*** PAGE TEXT ***

# Urgent Help needed for approx 60 cats and 10 dogs:(



## Tiggerwoos (Jul 30, 2012)

Hi everyone and sorry to post this as a first post but I'm writing to tell you of the awful situation Cyprus Pride House is in. They are a cat and dog rescue, primarily involved in rehoming to the UK, but also Cyprus and Europe.

They are a fantastic charity run solely by a lovely couple named June and Michael who have approx 60 cats and 12 dogs who have been injured on the streets of Cyprus and they rehome to mainly to the UK and Europe, also in Cyprus itself. They are due to lose their house in the because because of both of them are suffering from redundancies in the next month and if they can not raise the funds to bring the cats and dogs back to the UK or Europe, or find homes within Cyprus they will be out on the street or put to sleep.

Please if any of you can offer a cat or dog a forever home, can spend a few pounds to save them and help raise the funds needed, there is a chipin link on their Facebook page or Paypal link on their main website. Their facebook page can be found in a search for "CyprusCats June Michael". If you are unable to donate or rehome, please spread the word and share with your friends and family. They also have a website, unfortunately I can not post the link,as haven't posted four times yet, but please google "cyprus pride house" and it will come up in the search.

Additionally if anyone knows of anyone that can offer either of them a job, so there is a chance for them to stay there and carry out there good work, please let them know.

Many many thanks, Clare.


----------

*** DATASET ROWS ***

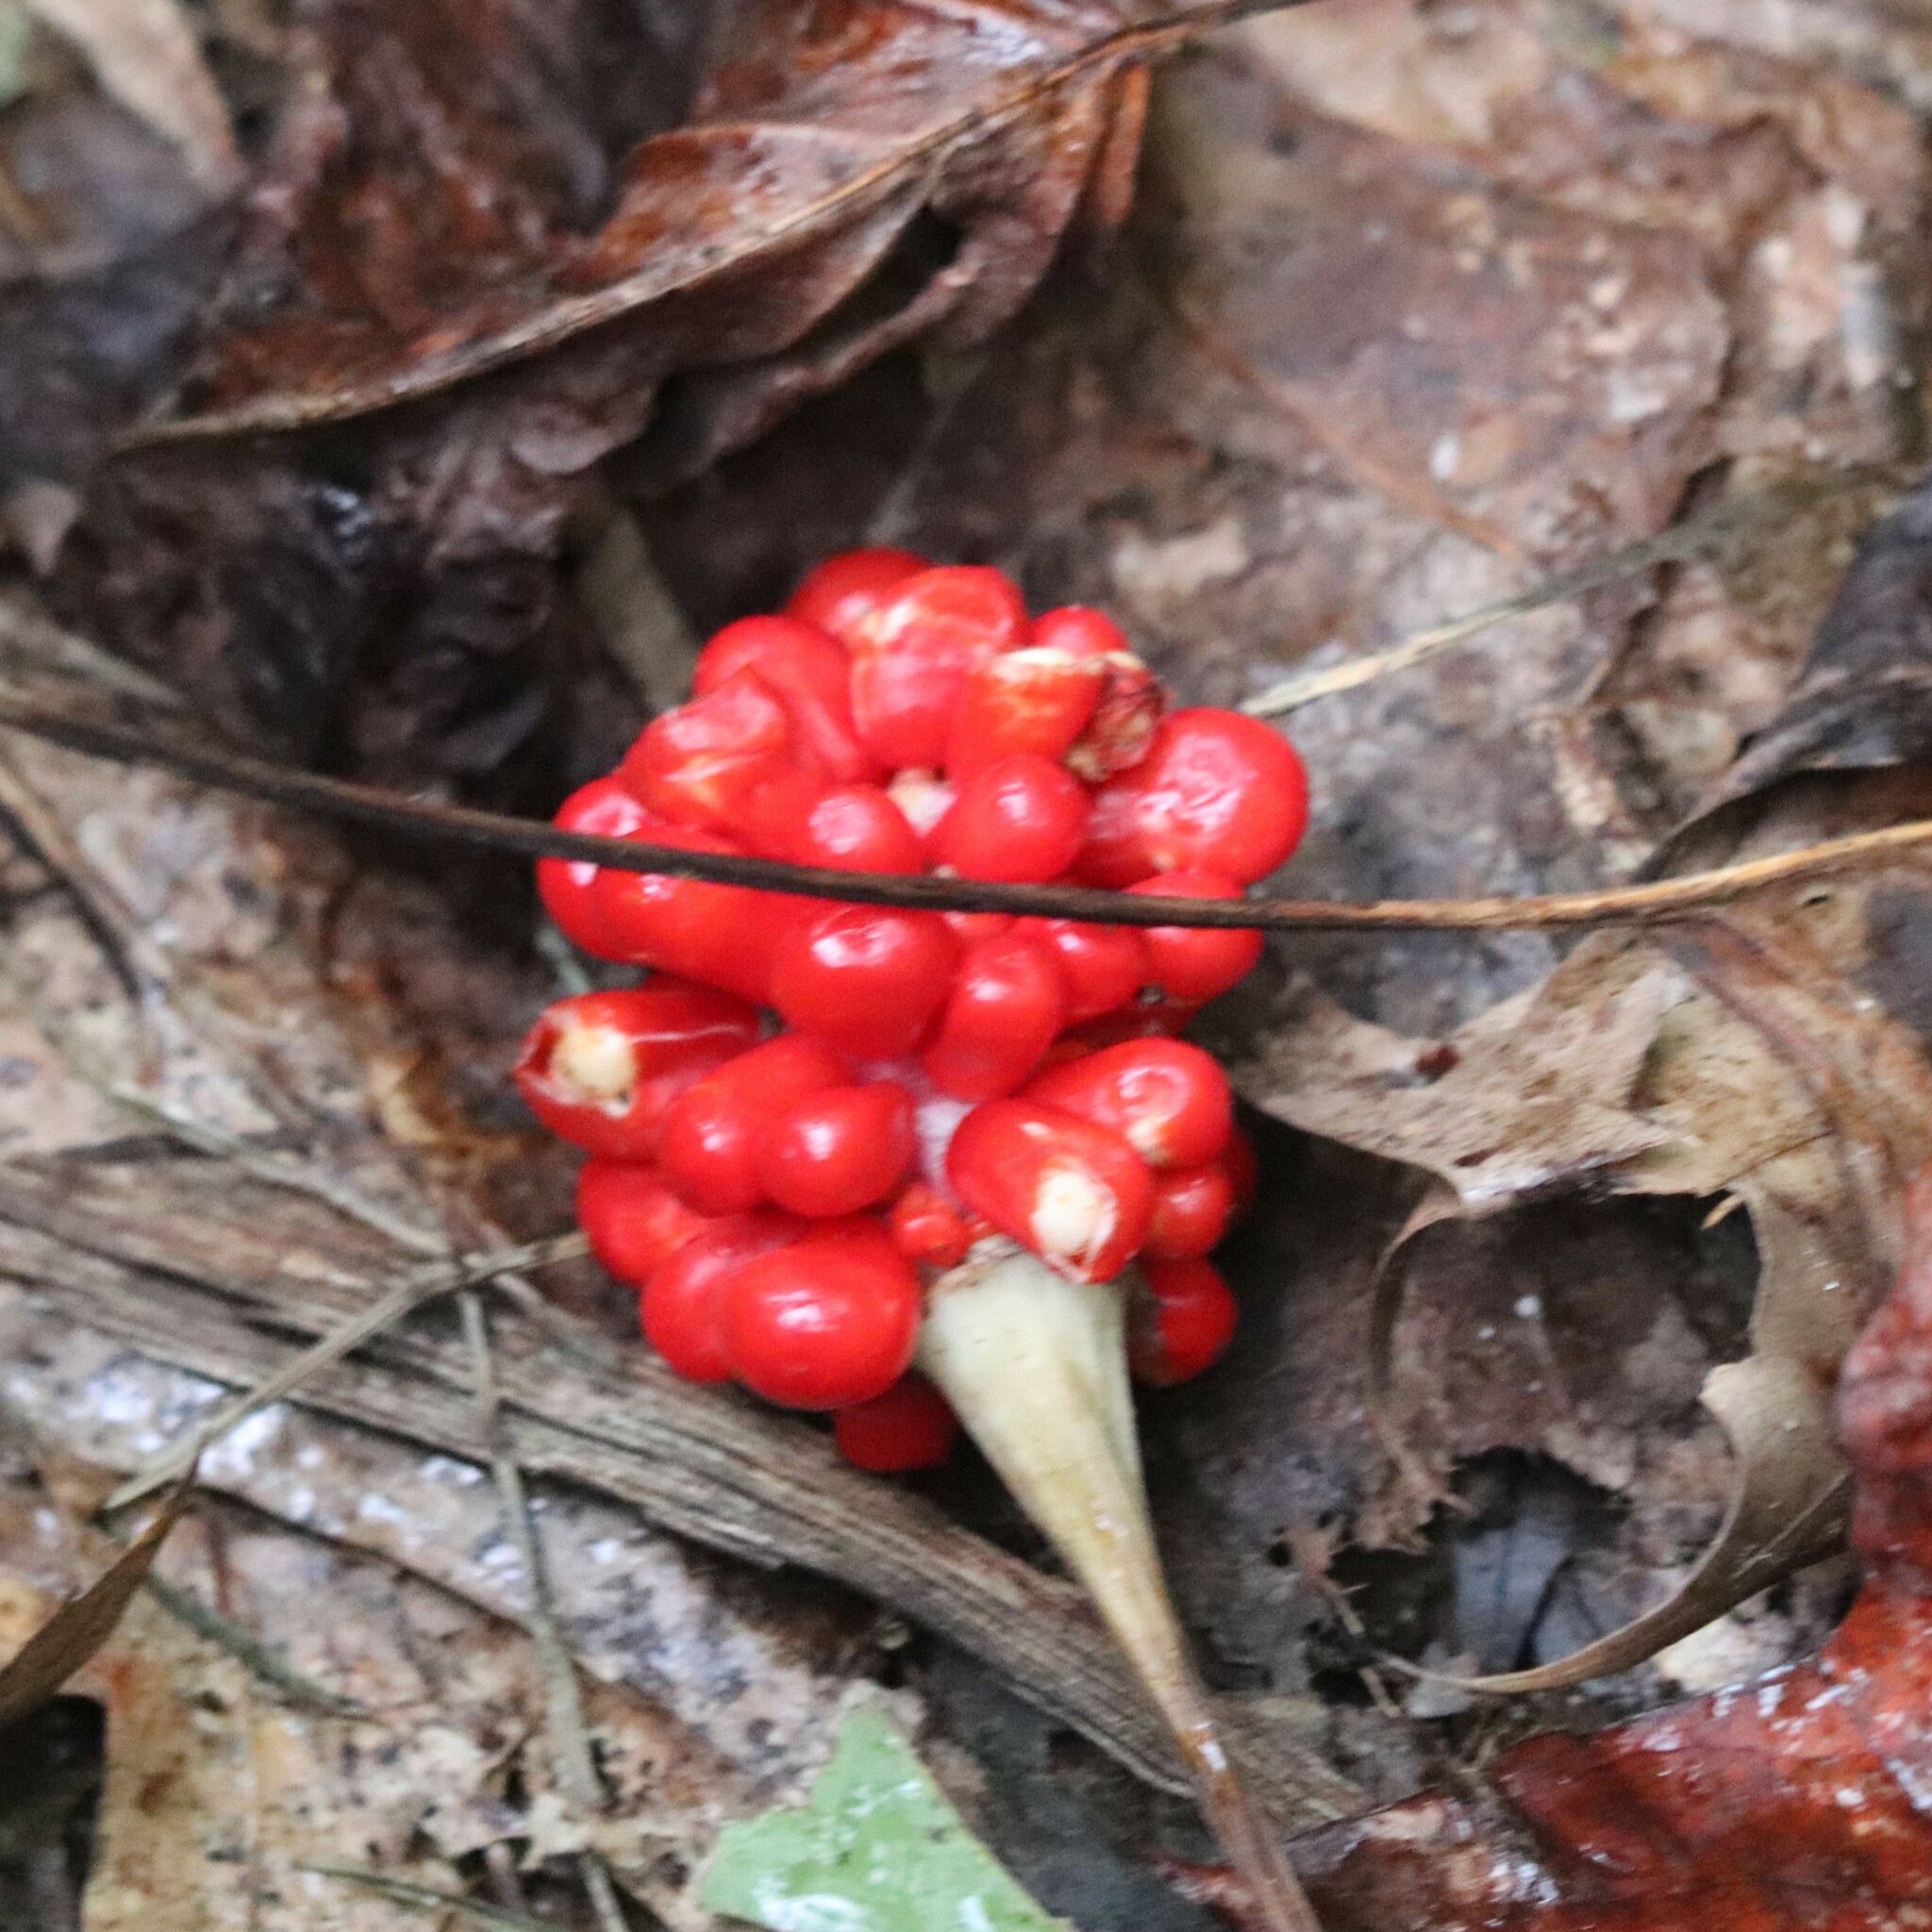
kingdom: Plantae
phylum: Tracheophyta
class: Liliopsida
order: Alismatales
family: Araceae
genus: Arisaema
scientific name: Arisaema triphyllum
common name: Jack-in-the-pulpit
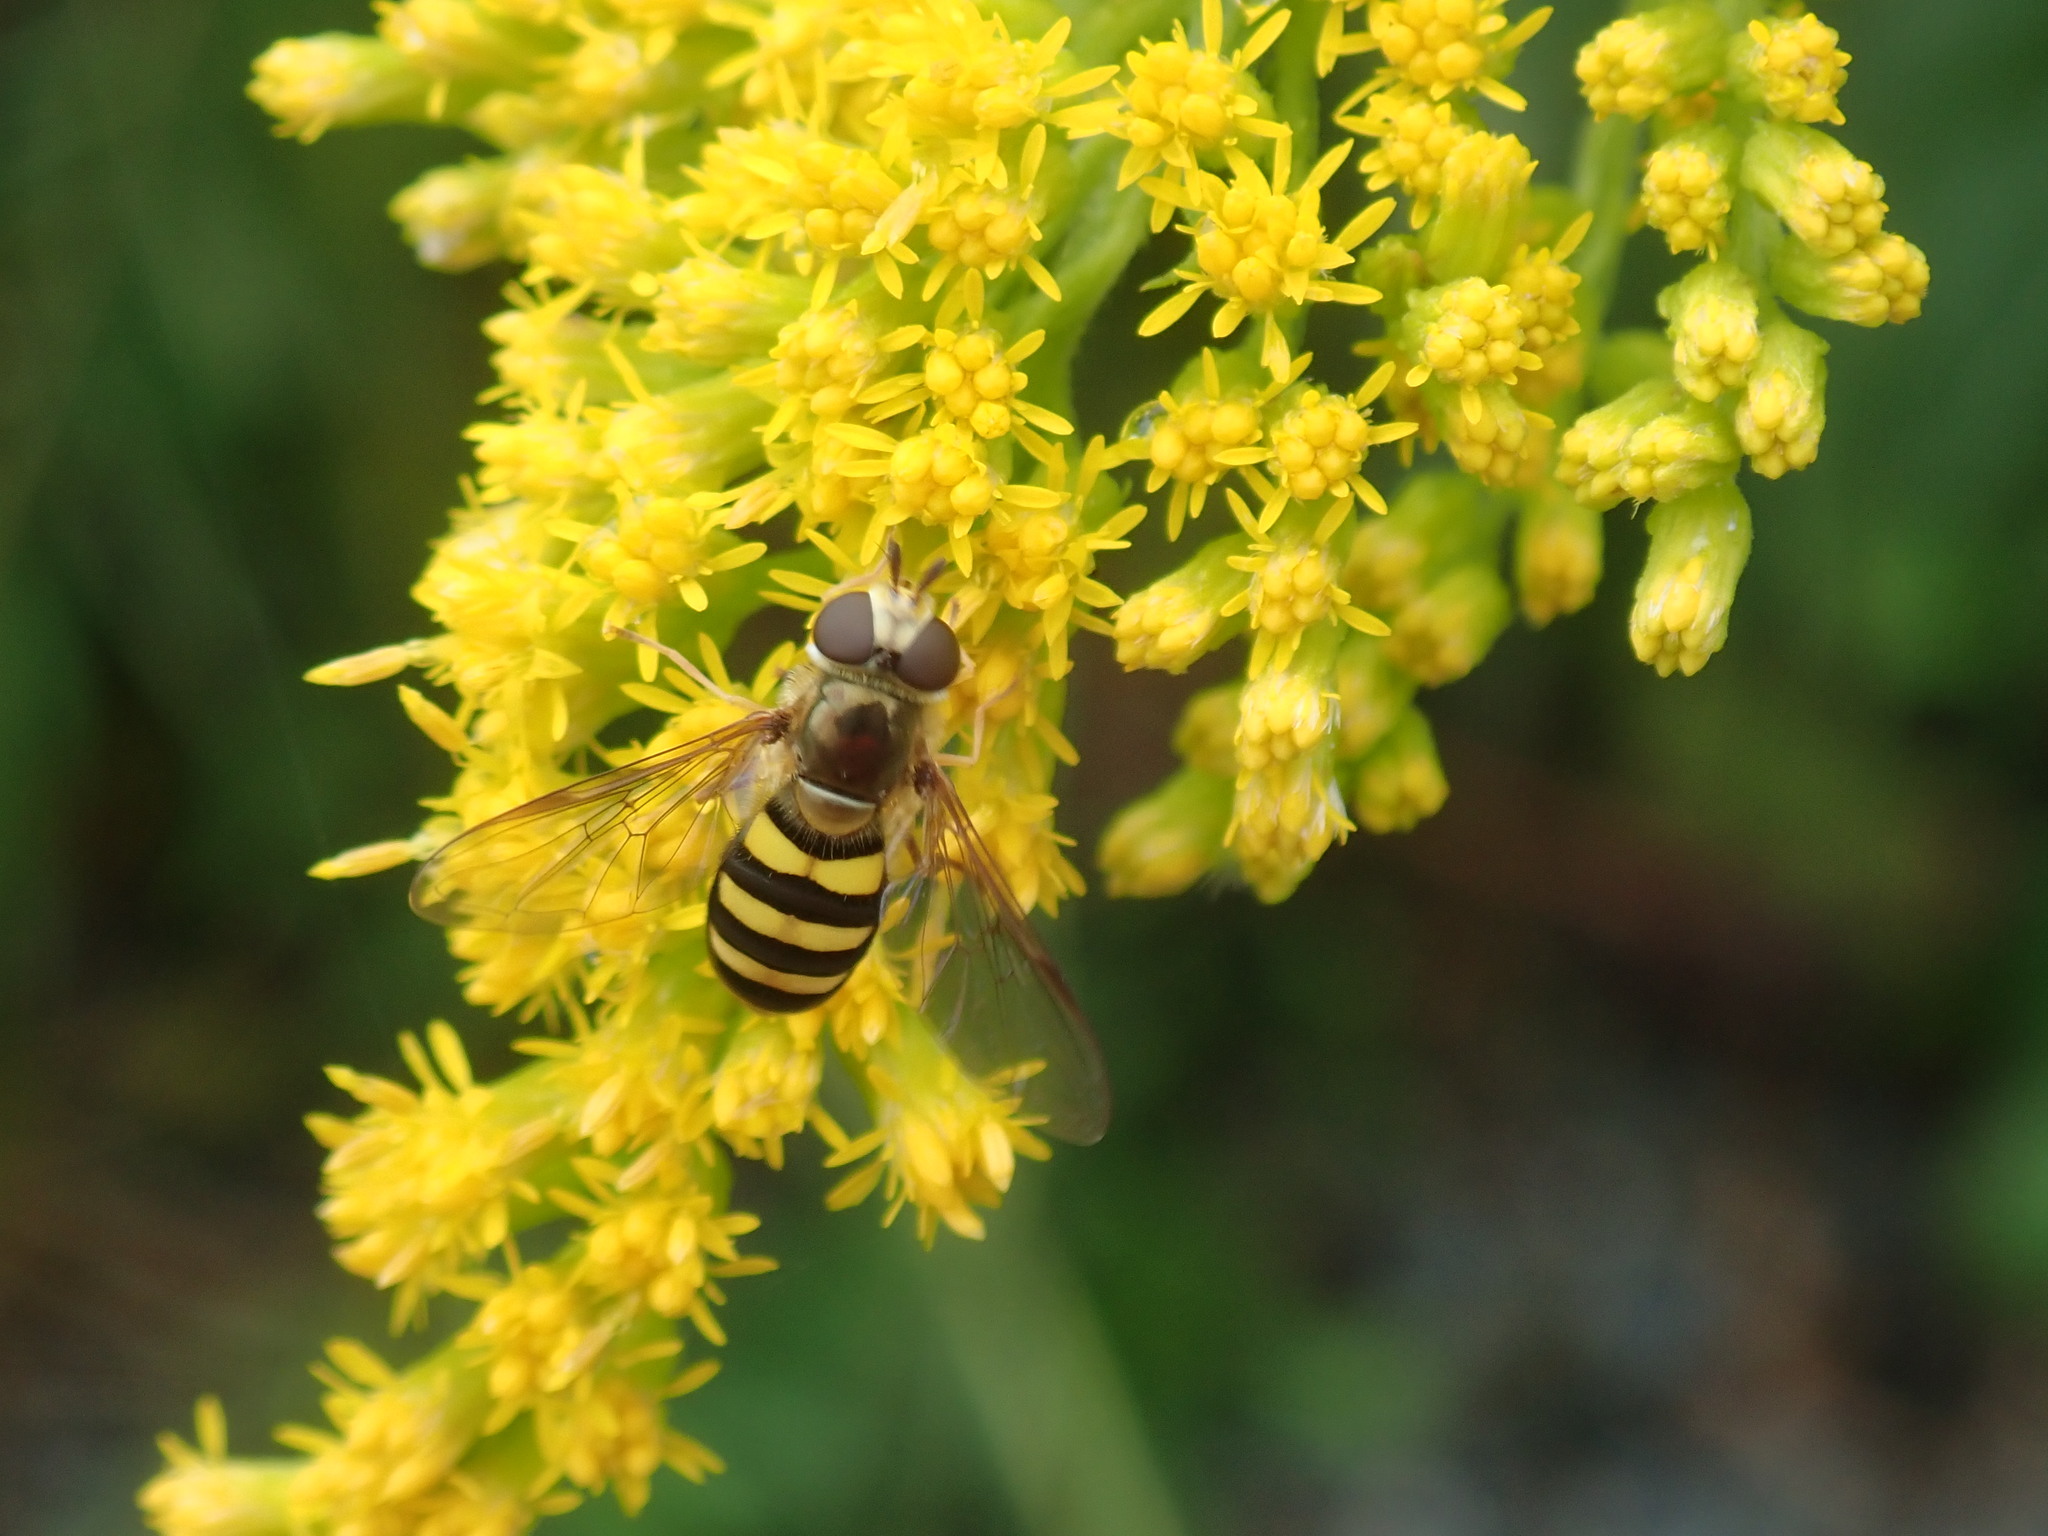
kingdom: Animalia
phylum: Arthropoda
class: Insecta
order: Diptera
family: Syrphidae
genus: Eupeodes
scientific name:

***

STATED TASK :: Decide whether each statement agrees with the forum post, answering yes or no and quoting the words that settle it: (a) The rescue mainly rehomes animals to the UK. (b) The writer included a link to the rescue's website. (c) A couple named June and Michael run the charity.

CORRECT RESULT ::
(a) Yes: "primarily involved in rehoming to the UK, but also Cyprus and Europe"
(b) No: "unfortunately I can not post the link"
(c) Yes: "run solely by a lovely couple named June and Michael"